Way back in January of this year I blogged about a little experiment I did parsing local traffic-related incidents in my home town. A local police department had posted their data in HTML and I used a combination of YQL and ColdFusion to parse it. This was done via a simple scheduled task. A second task turned street addresses into longitude and latitude pairs. Finally I made use of cfmap to display the results. All in all, I think it was pretty cool. The results matched with what I would have assumed were the busiest streets. But yesterday I discovered something cool. Apparently I left the process on and it ran for six months.
For all that time ColdFusion was hitting and scraping the data, cleaning it and importing it into my database. I did a quick SQL to count the number of rows and found I had a bit over 8.5K. I whipped up a quick report template and I thought I'd share the results. Again - this is traffic incident data for Lafayette, LA. A larger city would probably have more. Anyway, first I began with a simple table of general stats:
Next I displayed how many incidents happened per day. No big surprises here - Sunday is the safest day to drive.
The per hour chart is also as you expect - a sharp rise as soon as the afternoon rush hour appears.
Now for the big pie chart. This one displays the amount of incidents per type. My favorite is "Hazardous Situation":
Next I reported on unique street addresses. I didn't imagine I'd see a lot on any particular address (street, yes, actual address, no), but I was pretty surprised:
What's awesome is if you map that top address you see it is right between a school and an insurance company:
Awesome.

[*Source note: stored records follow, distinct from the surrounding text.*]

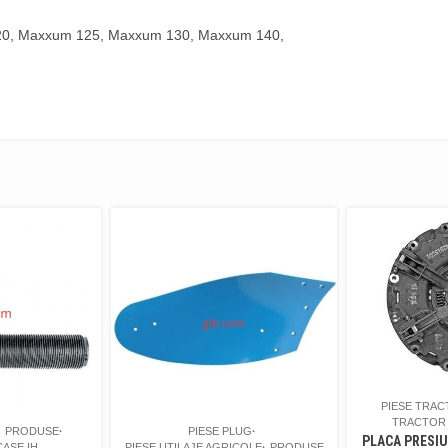
0, Maxxum 125, Maxxum 130, Maxxum 140,
PIESE TRA
TRACTOR
PRODUSE
PIESE PLUG
PLACA PRESI
ASE IH
PIESE UTILAJE AGRICOLE
PRODUSE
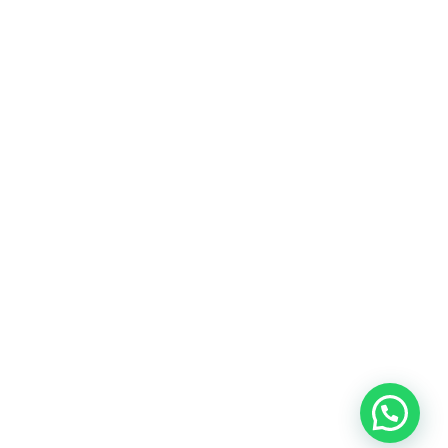
Email
Interesado en algún servicio ?
cotizaciones@coldecon.com.co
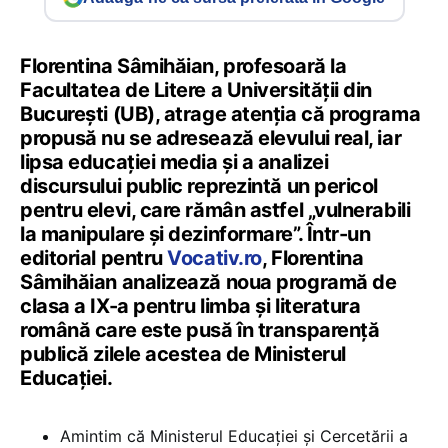
Florentina Sâmihăian, profesoară la
Facultatea de Litere a Universității din
București (UB), atrage atenția că programa
propusă nu se adresează elevului real, iar
lipsa educației media și a analizei
discursului public reprezintă un pericol
pentru elevi, care rămân astfel „vulnerabili
la manipulare și dezinformare”. Într-un
editorial pentru
Vocativ.ro
, Florentina
Sâmihăian analizează noua programă de
clasa a IX-a pentru limba și literatura
română care este pusă în transparență
publică zilele acestea de Ministerul
Educației.
Amintim că Ministerul Educației și Cercetării a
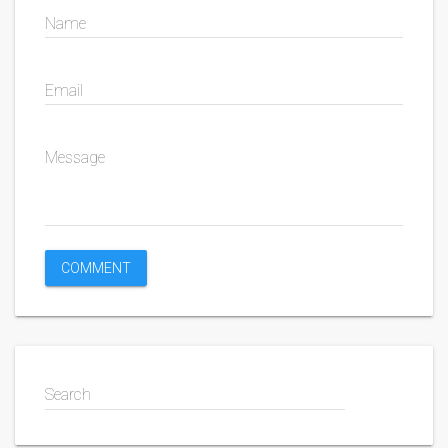
Name
Email
Message
Search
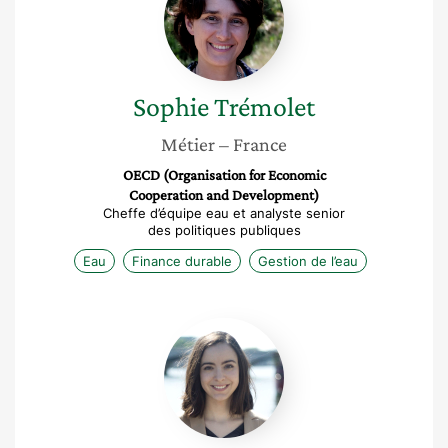
Sophie
Trémolet
Métier
– France
OECD (Organisation for Economic
Cooperation and Development)
Cheffe d’équipe eau et analyste senior
des politiques publiques
Eau
Finance durable
Gestion de l’eau
Oréade
Knobloch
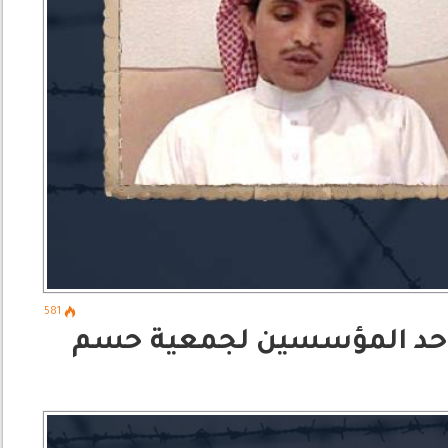
581
أحد المؤسسين لجمعية حسم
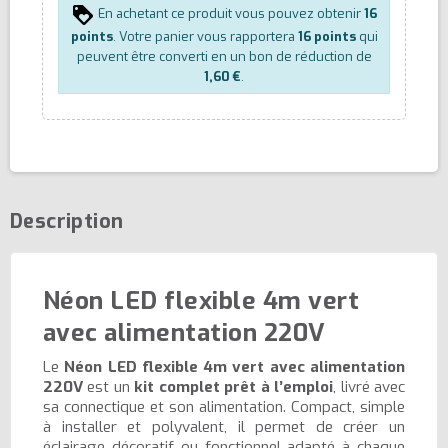
En achetant ce produit vous pouvez obtenir
16
points
. Votre panier vous rapportera
16
points
qui
peuvent être converti en un bon de réduction de
1,60 €
.
Description
Néon LED flexible 4m vert
avec alimentation 220V
Le
Néon LED flexible 4m vert avec alimentation
220V
est un
kit complet prêt à l’emploi
, livré avec
sa connectique et son alimentation. Compact, simple
à installer et polyvalent, il permet de créer un
éclairage décoratif ou fonctionnel adapté à chaque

I then wrote a quick SQL statement that tried to get just the street. It isn't perfect, but this is what I used:
select mid(address, locate(' ', address)+1, length(address)) as thestreet, count( mid(address, locate(' ', address)+1, length(address))) as total
from data
group by mid(address, locate(' ', address)+1, length(address))
order by count(mid(address, locate(' ', address)+1, length(address))) desc
limit 0,10
And here is the result:
Finally, for the heck of it, I used SQL to find the average longitude and latitude of all 8600+ incidents to map out the most dangerous spot in Lafayette. Before anyone says it - yeah - I know that's not really accurate, but it was fun as heck.
All of this was fun - but really unnecessary. Back in January when I first built this, I contacted the police department via their web site to ask about an XML export, but I never heard back.
Edit Thanks to Jason Fisher for the idea and Andrew Powell for the help. I uploaded my data to SpatialKey and created a few heat maps. Their service is amazing. The following thumbnails link to larger images (very large, so click with caution on a mobile device). I just spent a few minutes on this so I'm sure the tool could be used better than what I did, but I'm incredibly impressed by the product.